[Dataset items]

##############################

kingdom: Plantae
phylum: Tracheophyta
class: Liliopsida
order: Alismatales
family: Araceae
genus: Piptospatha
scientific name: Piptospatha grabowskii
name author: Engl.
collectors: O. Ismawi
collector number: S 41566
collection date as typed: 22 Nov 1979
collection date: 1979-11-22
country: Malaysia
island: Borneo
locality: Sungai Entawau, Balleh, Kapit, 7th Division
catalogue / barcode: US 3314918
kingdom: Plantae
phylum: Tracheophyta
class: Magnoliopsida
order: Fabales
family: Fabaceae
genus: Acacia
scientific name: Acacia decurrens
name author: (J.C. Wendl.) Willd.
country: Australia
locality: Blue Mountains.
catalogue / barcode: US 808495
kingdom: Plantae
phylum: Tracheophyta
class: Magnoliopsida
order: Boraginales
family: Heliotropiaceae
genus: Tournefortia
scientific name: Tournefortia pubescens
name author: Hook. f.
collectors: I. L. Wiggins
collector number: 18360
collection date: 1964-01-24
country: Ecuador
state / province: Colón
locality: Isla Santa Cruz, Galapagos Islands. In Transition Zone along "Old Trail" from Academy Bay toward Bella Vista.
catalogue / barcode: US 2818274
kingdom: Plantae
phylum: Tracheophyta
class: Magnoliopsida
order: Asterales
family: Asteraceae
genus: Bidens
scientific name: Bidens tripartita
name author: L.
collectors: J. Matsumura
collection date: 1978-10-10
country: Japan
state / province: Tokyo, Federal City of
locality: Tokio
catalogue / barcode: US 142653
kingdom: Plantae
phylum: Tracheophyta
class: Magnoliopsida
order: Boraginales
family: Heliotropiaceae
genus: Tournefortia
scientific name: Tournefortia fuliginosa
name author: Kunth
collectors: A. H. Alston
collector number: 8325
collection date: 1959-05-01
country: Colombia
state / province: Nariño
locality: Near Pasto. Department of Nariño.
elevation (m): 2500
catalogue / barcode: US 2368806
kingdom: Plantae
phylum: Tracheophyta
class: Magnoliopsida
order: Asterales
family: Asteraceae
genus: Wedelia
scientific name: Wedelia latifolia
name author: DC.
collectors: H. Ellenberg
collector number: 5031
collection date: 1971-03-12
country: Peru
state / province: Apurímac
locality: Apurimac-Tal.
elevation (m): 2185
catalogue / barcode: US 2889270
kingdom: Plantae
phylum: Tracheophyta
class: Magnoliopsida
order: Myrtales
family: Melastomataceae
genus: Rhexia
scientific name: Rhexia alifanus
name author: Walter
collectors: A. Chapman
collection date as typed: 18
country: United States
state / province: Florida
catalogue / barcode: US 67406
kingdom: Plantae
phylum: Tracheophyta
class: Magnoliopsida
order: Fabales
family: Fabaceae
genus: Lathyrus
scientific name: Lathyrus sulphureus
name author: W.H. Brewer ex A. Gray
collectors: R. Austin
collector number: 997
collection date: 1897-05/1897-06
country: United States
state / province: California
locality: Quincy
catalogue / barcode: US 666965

##############################

What to do | Can you print out each of the items above line by line, with every line unchanged?

Worked answer |
kingdom: Plantae
phylum: Tracheophyta
class: Liliopsida
order: Alismatales
family: Araceae
genus: Piptospatha
scientific name: Piptospatha grabowskii
name author: Engl.
collectors: O. Ismawi
collector number: S 41566
collection date as typed: 22 Nov 1979
collection date: 1979-11-22
country: Malaysia
island: Borneo
locality: Sungai Entawau, Balleh, Kapit, 7th Division
catalogue / barcode: US 3314918
kingdom: Plantae
phylum: Tracheophyta
class: Magnoliopsida
order: Fabales
family: Fabaceae
genus: Acacia
scientific name: Acacia decurrens
name author: (J.C. Wendl.) Willd.
country: Australia
locality: Blue Mountains.
catalogue / barcode: US 808495
kingdom: Plantae
phylum: Tracheophyta
class: Magnoliopsida
order: Boraginales
family: Heliotropiaceae
genus: Tournefortia
scientific name: Tournefortia pubescens
name author: Hook. f.
collectors: I. L. Wiggins
collector number: 18360
collection date: 1964-01-24
country: Ecuador
state / province: Colón
locality: Isla Santa Cruz, Galapagos Islands. In Transition Zone along "Old Trail" from Academy Bay toward Bella Vista.
catalogue / barcode: US 2818274
kingdom: Plantae
phylum: Tracheophyta
class: Magnoliopsida
order: Asterales
family: Asteraceae
genus: Bidens
scientific name: Bidens tripartita
name author: L.
collectors: J. Matsumura
collection date: 1978-10-10
country: Japan
state / province: Tokyo, Federal City of
locality: Tokio
catalogue / barcode: US 142653
kingdom: Plantae
phylum: Tracheophyta
class: Magnoliopsida
order: Boraginales
family: Heliotropiaceae
genus: Tournefortia
scientific name: Tournefortia fuliginosa
name author: Kunth
collectors: A. H. Alston
collector number: 8325
collection date: 1959-05-01
country: Colombia
state / province: Nariño
locality: Near Pasto. Department of Nariño.
elevation (m): 2500
catalogue / barcode: US 2368806
kingdom: Plantae
phylum: Tracheophyta
class: Magnoliopsida
order: Asterales
family: Asteraceae
genus: Wedelia
scientific name: Wedelia latifolia
name author: DC.
collectors: H. Ellenberg
collector number: 5031
collection date: 1971-03-12
country: Peru
state / province: Apurímac
locality: Apurimac-Tal.
elevation (m): 2185
catalogue / barcode: US 2889270
kingdom: Plantae
phylum: Tracheophyta
class: Magnoliopsida
order: Myrtales
family: Melastomataceae
genus: Rhexia
scientific name: Rhexia alifanus
name author: Walter
collectors: A. Chapman
collection date as typed: 18
country: United States
state / province: Florida
catalogue / barcode: US 67406
kingdom: Plantae
phylum: Tracheophyta
class: Magnoliopsida
order: Fabales
family: Fabaceae
genus: Lathyrus
scientific name: Lathyrus sulphureus
name author: W.H. Brewer ex A. Gray
collectors: R. Austin
collector number: 997
collection date: 1897-05/1897-06
country: United States
state / province: California
locality: Quincy
catalogue / barcode: US 666965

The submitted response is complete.